Maersk MAERSKb.CO, the world’s biggest container shipping line, said it was unable to transport goods in or out of Qatar because it could not take them through the UAE port of Jebel Ali.
MEDIATION AND CONSEQUENCES
Gulf Arab officials said Kuwait’s Emir Sheikh Sabah Al-Ahmad Al-Jaber al-Sabah would meet Saudi Arabia’s King Salman hoping to heal the rift, which has affected global oil prices, hit travel plans and sown confusion among businesses.
A number of banks in the region began stepping back from business dealings with Qatar.
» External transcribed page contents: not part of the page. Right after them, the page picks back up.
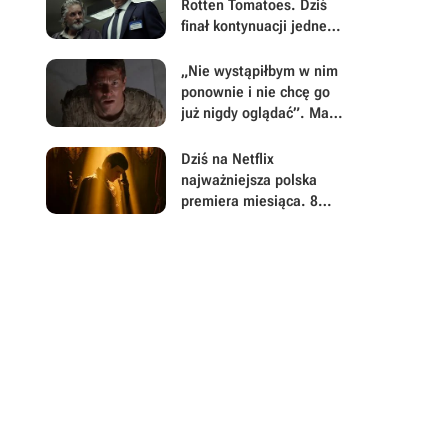
Rotten Tomatoes. Dziś
finał kontynuacji jednego
z najlepszych seriali
kryminalnych Apple TV
„Nie wystąpiłbym w nim
ponownie i nie chcę go
już nigdy oglądać”. Mark
Wahlberg żałował udziału
w tym filmie science
Dziś na Netflix
fiction sprzed 25 lat
najważniejsza polska
premiera miesiąca. 8
nowych odcinków hitu
podbije platformę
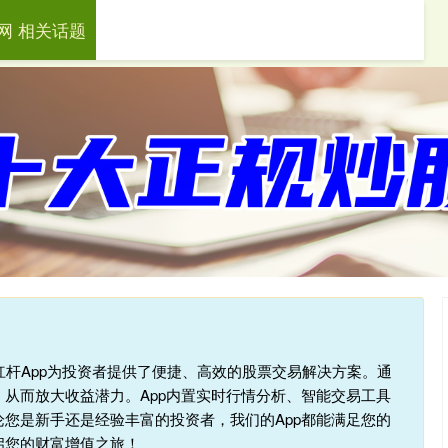
网 相关话题
科元网
配资炒股平台
实盘配资
股杠杆App为投资者提供了便捷、高效的股票交易解决方案。通
从而放大收益潜力。App内置实时行情分析、智能交易工具
您是新手还是经验丰富的投资者，我们的App都能满足您的
启您的财富增值之旅！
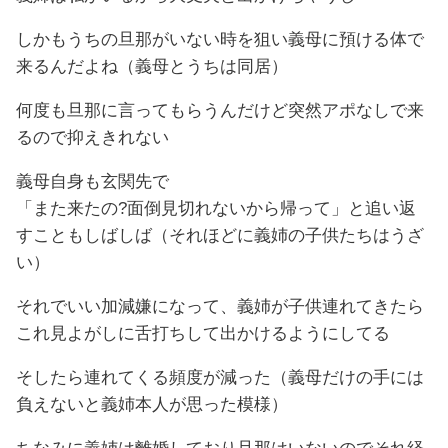
しかもうちの旦那がいない時を狙い義母に預ける体で
来るんだよね（義母とうちは同居）
何度も旦那に言ってもらうんだけど突然アポなしで来
るので抑えきれない
義母自身も玄関先で
「また来たの?面倒見切れないから帰って」と追い返
すこともしばしば（それほどに義姉の子供たちはうざ
い）
それでいい加減嫌になって、義姉が子供連れてきたら
これ見よがしに舌打ちして出かけるようにしてる
そしたら連れてくる頻度が減った（義母だけの手には
負えないと義姉本人が思った模様）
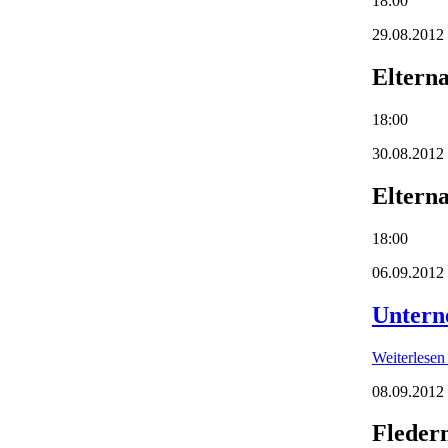
18:00
29.08.2012
Eltern
18:00
30.08.2012
Eltern
18:00
06.09.2012
Untern
Weiterlese
08.09.2012
Fleder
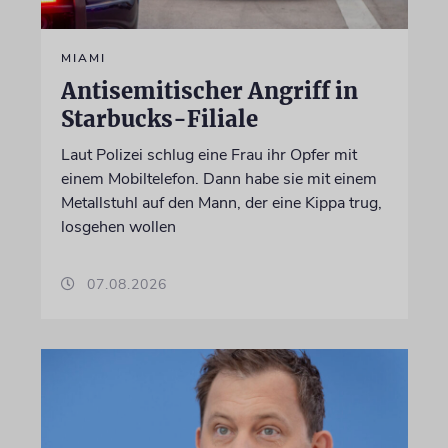
MIAMI
Antisemitischer Angriff in
Starbucks-Filiale
Laut Polizei schlug eine Frau ihr Opfer mit
einem Mobiltelefon. Dann habe sie mit einem
Metallstuhl auf den Mann, der eine Kippa trug,
losgehen wollen
07.08.2026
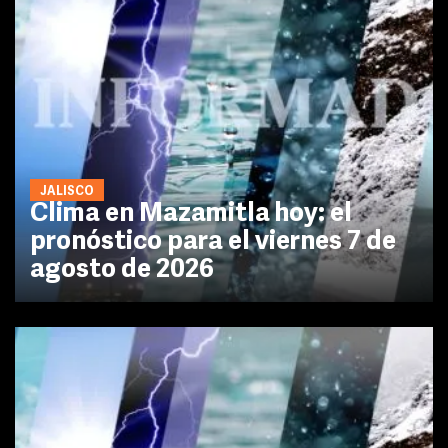
JALISCO
Clima en Mazamitla hoy: el
pronóstico para el viernes 7 de
agosto de 2026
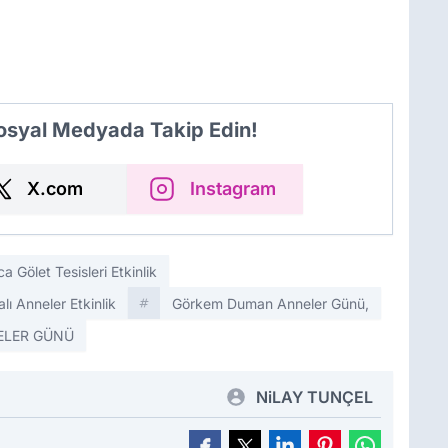
Sosyal Medyada Takip Edin!
X.com
Instagram
a Gölet Tesisleri Etkinlik
lı Anneler Etkinlik
Görkem Duman Anneler Günü,
ELER GÜNÜ
NiLAY TUNÇEL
Saudi Arabia’s central bank advised banks in the kingdom not to trade with Qatari banks in Qatari riyals, sources said.
Oil prices fell on concern that the rift would undermine efforts by OPEC to tighten production.
Foreign Minister Sheikh Mohammed bin Abdulrahman al-Thani told Qatar-based Al Jazeera TV Qatar would not retaliate, hoping Kuwait would help resolve the dispute.
“We are willing to sit and talk,” he told CNN later, and said his country was “protecting the world from potential terrorists”.
A Qatari official said the rift was pushing Doha in the direction of leaving the six-member state Gulf Cooperation Council, “with deep regret”.
Qatar’s leader, Sheikh Tamim bin Hamad Al-Thani, spoke by telephone overnight with his counterpart in Kuwait and, in order to allow Kuwait to mediate, decided to put off a planned speech to the nation, the minister said.
The split among the Sunni states erupted last month after the summit of Muslim leaders in Saudi Arabia, where Trump denounced Shi’ite Iran’s “destabilizing interventions” in Arab lands, where Tehran is locked in a tussle with Riyadh for influence.
Qatar has for years parlayed its enormous gas wealth and media strength into broad influence in the region. But Gulf Arab neighbors and Egypt have long been irked by its maverick stances and support for the Muslim Brotherhood, which they regard as a political enemy.
FEARS FOR GAS SUPPLIES
Bans on Doha’s fleet using regional ports and anchorages threatened to halt some of its exports and disrupt those of liquefied natural gas.
Traders on global markets worried that Riyadh’s allies would refuse to accept LNG shipments from the Gulf state, and that Egypt might even bar tankers carrying Qatari cargoes from using the Suez Canal as they head to Europe and beyond.
Saudi Arabia’s aviation authority revoked the license of Qatar Airways and ordered its offices to be closed within 48 hours, a day after the kingdom, the UAE and Bahrain closed their airspace to Qatari commercial flights.
Flight tracker websites showed Qatar Airways flights instead taking a circuitous route, mostly over Iran.
Some Saudi Arabian and UAE commercial banks were shunning Qatari banks, holding off on letters of credit, banking sources told Reuters on Tuesday.
With an estimated $335 billion of assets in its sovereign wealth fund and its gas exports earning billions of dollars every month, Qatar has enough financial firepower to protect its banks.
Its stock market slid to its lowest close since January 2016 and the Qatari riyal came under pressure.
The Saudi, UAE and Bahraini governments have forbidden their citizens from traveling to Qatar, residing there or passing through it, They have instructed their citizens to leave Qatar within 14 days and given Qatari nationals 14 days to leave their territories.
Iraqi Prime Minister Haider Abadi said on Tuesday his country was “not part” of the dispute.
The measures are more severe than during a previous eight-month rift in 2014, when Saudi Arabia, Bahrain and the UAE withdrew their ambassadors from Doha, again on the grounds of alleged Qatari support for militant groups.